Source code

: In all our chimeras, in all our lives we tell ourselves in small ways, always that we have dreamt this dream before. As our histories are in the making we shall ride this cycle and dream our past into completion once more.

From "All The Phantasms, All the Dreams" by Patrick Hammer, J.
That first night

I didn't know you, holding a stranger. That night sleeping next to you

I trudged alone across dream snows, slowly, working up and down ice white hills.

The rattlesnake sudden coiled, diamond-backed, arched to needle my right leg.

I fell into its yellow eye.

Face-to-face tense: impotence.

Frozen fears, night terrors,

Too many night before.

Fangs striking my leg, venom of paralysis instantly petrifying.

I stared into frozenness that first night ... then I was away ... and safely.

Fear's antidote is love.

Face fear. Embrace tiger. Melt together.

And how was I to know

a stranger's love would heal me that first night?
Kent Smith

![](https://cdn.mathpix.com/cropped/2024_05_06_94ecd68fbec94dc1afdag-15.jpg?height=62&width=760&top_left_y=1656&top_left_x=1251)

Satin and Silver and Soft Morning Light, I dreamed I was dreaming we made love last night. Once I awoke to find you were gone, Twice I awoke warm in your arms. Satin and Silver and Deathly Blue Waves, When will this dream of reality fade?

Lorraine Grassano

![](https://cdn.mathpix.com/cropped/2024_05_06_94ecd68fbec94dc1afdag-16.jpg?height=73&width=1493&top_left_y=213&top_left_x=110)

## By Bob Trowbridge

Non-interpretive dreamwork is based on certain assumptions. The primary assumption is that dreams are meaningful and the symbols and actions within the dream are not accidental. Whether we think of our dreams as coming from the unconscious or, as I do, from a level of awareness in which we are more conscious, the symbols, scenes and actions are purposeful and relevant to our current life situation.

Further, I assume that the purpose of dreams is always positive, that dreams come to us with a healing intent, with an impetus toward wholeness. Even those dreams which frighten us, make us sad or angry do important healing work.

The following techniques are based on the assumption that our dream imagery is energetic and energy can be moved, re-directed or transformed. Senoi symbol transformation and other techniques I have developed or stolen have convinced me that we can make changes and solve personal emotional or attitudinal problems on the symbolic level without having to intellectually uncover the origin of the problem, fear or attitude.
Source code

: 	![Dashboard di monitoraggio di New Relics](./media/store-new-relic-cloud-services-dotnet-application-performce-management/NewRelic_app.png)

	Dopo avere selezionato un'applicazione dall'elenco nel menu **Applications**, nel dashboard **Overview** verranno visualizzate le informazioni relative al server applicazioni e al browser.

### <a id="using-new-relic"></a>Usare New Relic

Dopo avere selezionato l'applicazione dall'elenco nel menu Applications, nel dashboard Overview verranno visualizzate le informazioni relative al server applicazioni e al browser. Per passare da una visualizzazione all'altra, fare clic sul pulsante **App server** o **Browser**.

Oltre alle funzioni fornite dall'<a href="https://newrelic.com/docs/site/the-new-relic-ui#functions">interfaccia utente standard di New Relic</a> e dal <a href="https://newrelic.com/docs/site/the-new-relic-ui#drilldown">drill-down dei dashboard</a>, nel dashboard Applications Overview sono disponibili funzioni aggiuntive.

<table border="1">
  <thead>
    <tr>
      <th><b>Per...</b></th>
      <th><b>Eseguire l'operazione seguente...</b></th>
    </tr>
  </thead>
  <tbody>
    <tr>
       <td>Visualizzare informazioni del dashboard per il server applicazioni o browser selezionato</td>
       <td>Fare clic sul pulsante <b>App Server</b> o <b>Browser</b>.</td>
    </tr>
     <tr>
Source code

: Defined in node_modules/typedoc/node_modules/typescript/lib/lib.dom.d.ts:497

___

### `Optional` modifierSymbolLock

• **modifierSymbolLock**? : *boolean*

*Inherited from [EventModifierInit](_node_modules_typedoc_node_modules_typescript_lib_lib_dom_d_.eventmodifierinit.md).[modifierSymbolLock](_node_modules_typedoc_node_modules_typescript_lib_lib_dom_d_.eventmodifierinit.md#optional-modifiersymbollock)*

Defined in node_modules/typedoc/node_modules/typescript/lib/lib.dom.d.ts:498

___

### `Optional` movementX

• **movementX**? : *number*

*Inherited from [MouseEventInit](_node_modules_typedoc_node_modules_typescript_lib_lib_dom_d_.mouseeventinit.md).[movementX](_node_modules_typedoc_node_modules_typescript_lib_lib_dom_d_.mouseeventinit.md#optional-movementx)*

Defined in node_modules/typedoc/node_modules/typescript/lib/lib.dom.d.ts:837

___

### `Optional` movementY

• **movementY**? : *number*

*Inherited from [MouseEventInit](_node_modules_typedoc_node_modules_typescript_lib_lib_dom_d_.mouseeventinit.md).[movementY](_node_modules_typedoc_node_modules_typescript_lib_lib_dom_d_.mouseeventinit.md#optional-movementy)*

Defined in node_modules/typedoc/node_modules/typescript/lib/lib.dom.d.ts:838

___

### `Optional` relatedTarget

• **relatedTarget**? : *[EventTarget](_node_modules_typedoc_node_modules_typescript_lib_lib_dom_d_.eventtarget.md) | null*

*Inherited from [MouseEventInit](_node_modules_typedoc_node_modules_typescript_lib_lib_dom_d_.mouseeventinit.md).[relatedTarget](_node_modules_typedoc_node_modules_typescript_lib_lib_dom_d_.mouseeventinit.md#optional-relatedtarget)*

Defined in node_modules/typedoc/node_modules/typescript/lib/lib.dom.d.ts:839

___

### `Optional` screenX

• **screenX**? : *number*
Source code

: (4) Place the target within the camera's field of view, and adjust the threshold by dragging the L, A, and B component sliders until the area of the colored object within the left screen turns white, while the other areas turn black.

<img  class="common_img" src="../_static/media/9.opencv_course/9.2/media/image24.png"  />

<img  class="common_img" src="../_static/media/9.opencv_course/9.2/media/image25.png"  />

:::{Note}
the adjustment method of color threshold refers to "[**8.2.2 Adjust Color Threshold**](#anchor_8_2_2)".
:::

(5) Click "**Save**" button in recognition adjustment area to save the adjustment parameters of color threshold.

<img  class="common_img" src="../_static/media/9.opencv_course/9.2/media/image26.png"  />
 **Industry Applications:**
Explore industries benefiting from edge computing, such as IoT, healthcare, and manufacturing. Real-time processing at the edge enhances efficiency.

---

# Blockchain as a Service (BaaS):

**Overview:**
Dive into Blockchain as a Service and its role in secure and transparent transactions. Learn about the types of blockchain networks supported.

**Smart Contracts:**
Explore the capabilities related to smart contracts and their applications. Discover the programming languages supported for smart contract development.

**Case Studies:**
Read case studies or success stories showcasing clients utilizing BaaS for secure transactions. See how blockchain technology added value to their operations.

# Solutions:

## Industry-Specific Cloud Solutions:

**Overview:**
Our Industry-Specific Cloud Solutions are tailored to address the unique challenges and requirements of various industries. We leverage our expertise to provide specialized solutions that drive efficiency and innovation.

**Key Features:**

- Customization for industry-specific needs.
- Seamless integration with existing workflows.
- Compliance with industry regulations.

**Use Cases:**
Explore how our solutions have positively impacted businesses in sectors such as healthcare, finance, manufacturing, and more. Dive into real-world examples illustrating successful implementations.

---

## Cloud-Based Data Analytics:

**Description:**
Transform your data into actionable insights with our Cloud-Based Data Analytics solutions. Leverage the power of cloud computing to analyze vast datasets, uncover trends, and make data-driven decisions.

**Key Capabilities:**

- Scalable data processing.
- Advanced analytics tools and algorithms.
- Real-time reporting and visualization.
----------
EXERCISE DIRECTIONS: Quote the records above word for word, from their first line through the line containing "Fangs striking my", including both of those lines.

ANSWER TO THE PROBLEM:
Source code

: In all our chimeras, in all our lives we tell ourselves in small ways, always that we have dreamt this dream before. As our histories are in the making we shall ride this cycle and dream our past into completion once more.

From "All The Phantasms, All the Dreams" by Patrick Hammer, J.
That first night

I didn't know you, holding a stranger. That night sleeping next to you

I trudged alone across dream snows, slowly, working up and down ice white hills.

The rattlesnake sudden coiled, diamond-backed, arched to needle my right leg.

I fell into its yellow eye.

Face-to-face tense: impotence.

Frozen fears, night terrors,

Too many night before.

Fangs striking my leg, venom of paralysis instantly petrifying.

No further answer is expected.